Reid risks ‘do-nothing’ label over immigration
Saturday, June 9, 2007 | 7:32 a.m.
WASHINGTON - As the immigration debate neared a breaking point one night in the middle of last week, Senate Majority Leader Harry Reid placed an 11 p.m. phone call to one of President Bush's top emissaries on this issue, Homeland Security Secretary Michael Chertoff.
Reid requested help. Bush has made immigration his signature domestic policy issue and Reid needed help getting recalcitrant Republicans on board.
He was also setting the stage for blame.
As Reid recounted the call many times the next day, he said to Chertoff: "Tell the president, he better get his Republican colleagues to help on his bill. I told him, 'The headline is going to be The president fails again.' "
The bill, indeed, failed as 12 Democrats and all but seven Republicans cast votes that scuttled it for now.
Reid found some success in blaming Bush for being unable to bring his party in line.
And in some ways, Reid was right: More than two-thirds of Senate Democrats backed the bill, while Republicans stood beside their most conservative members , who refused to back down, saying they needed more time for debate.
But try as he might, Reid is having difficulty blaming Republicans alone.
Voters want action on immigration, and majorities tell pollsters they are even willing to accept compromises that include legalizing the country's 12 million illegal immigrants .
By failing to pass legislation, the Senate Reid leads risks giving Democrats the same do-nothing label that poisoned the Republican-led Congress last year.
Norm Ornstein, a congressional scholar at the American Enterprise Institute, said failing to act on a bill so widely watched leaves Reid and Democrats teetering close to voter discontent.

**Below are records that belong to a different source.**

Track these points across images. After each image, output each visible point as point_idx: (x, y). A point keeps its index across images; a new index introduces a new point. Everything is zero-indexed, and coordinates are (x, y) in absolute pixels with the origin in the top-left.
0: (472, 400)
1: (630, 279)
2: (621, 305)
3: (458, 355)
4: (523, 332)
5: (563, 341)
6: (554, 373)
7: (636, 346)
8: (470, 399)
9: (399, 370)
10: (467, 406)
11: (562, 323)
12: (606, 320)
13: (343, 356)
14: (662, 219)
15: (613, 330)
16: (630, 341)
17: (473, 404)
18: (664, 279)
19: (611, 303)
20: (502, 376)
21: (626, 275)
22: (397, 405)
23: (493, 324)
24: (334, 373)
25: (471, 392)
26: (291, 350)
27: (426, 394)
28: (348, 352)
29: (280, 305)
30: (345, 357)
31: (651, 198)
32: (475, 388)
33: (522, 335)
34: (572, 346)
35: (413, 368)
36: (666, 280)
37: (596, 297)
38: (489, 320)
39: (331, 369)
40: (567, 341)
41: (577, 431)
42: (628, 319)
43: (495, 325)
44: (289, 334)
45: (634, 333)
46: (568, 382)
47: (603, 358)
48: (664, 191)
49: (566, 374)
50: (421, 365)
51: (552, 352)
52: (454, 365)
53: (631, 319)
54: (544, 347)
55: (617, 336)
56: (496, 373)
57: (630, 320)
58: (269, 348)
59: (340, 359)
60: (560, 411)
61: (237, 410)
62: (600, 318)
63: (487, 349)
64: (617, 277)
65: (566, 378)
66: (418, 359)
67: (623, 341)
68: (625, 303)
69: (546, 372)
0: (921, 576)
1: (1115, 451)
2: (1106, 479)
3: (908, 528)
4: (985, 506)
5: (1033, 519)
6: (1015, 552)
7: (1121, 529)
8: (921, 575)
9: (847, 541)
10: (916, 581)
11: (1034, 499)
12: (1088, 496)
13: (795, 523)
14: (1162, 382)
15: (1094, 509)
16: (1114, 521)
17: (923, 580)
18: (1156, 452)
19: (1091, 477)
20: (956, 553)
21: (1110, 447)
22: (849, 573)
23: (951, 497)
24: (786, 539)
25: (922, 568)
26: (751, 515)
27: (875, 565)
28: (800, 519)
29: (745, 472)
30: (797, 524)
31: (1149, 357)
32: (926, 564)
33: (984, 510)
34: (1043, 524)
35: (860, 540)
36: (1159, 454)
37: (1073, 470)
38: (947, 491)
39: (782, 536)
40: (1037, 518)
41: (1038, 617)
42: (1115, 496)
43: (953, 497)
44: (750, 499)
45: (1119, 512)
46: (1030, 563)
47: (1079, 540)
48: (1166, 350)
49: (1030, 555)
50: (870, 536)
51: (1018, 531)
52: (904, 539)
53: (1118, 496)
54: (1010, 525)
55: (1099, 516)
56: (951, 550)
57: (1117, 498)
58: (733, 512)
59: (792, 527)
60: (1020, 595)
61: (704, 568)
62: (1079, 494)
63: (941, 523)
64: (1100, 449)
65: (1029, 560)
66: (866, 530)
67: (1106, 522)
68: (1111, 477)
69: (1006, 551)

"It takes them away from the goal of the do-something Congress," Ornstein said. "They ran against the do-nothing Congress and they've got to show it's not them."
As the bill collapsed late Thursday, Reid backed away from what had been his strict timeline for the bill. Republicans argued that the timeline set the legislation on its collision course. Some Republicans say Reid purposely derailed the bill so he could lash out at Bush and their party. Reid's office dismisses such criticism and says Republicans were putting up endless delays.
The Nevada Democrat promised to have the Senate revisit the issue later in this session.
"I'm not always right, and I acknowledge that," Reid said on the floor.
In many ways the unlikely coalition of Democrats and Republicans who pledged to press on with the debate may be attempting the impossible.
The bill is unlikely to ever draw support from conservative Republicans and some moderate Democrats who cannot accept what they deride as amnesty - which is actually a lengthy and complicated process to provide legal status for the illegal residents already here.
Nor is the legislation likely to win backing from some liberal Democrats who oppose plans to create a temporary workforce, which some believe will depress wages, create second-class citizens and limit union efforts at organizing.
The optimism of the coalition supporting the bill lies with such lawmakers as Nevada's John Ensign. The Republican senator has supported many aspects of the changes, to the dismay of conservative bloggers who have accused him of going soft on the issue.
Ensign believes Congress needs to provide some path to legal residency for those here illegally, including as many as 200,000 Hispanics in Nevada. But he voted against the bill as not being strict enough.
"I was get able on this," Ensign said, explaining that he could have been persuaded to change his vote. He said he wanted to deny Social Security benefits accrued by workers using false documents and impose stricter requirements before immigrants could become residents or receive welfare, among other changes.
"We've been on this bill for 2 1/2 weeks and people are going, oh yeah, that's a problem, we have got to fix that," he said. "I was actually a person that wanted to vote for it, but the flaws are too serious."
Even if the bill gets another turn in the Senate, its prospects in the House remain in question.
Republicans said Bush planned to visit the Hill next week to rally support, but it's unclear whether the unpopular president at the end of his term will have the kind of influence with this party that he had earlier in his administration.
Reid himself acknowledged late Friday that "it's going to be hard to put the package back together again." He said he might instead peel off less controversial provisions.
As the debate got under way Thursday morning, back in Las Vegas, Frank Perna was already awake, steaming about the standoff, and dialing the Sun.
Congress has to do more to enforce the rules, said Perna, a retired mechanic and Army veteran. More important , he said, Congress has to do something - or let ordinary people decide.
"Maybe we should have been voting on this because our political system is failing," said Perna, who registers with neither party. "I'm ashamed of both of them."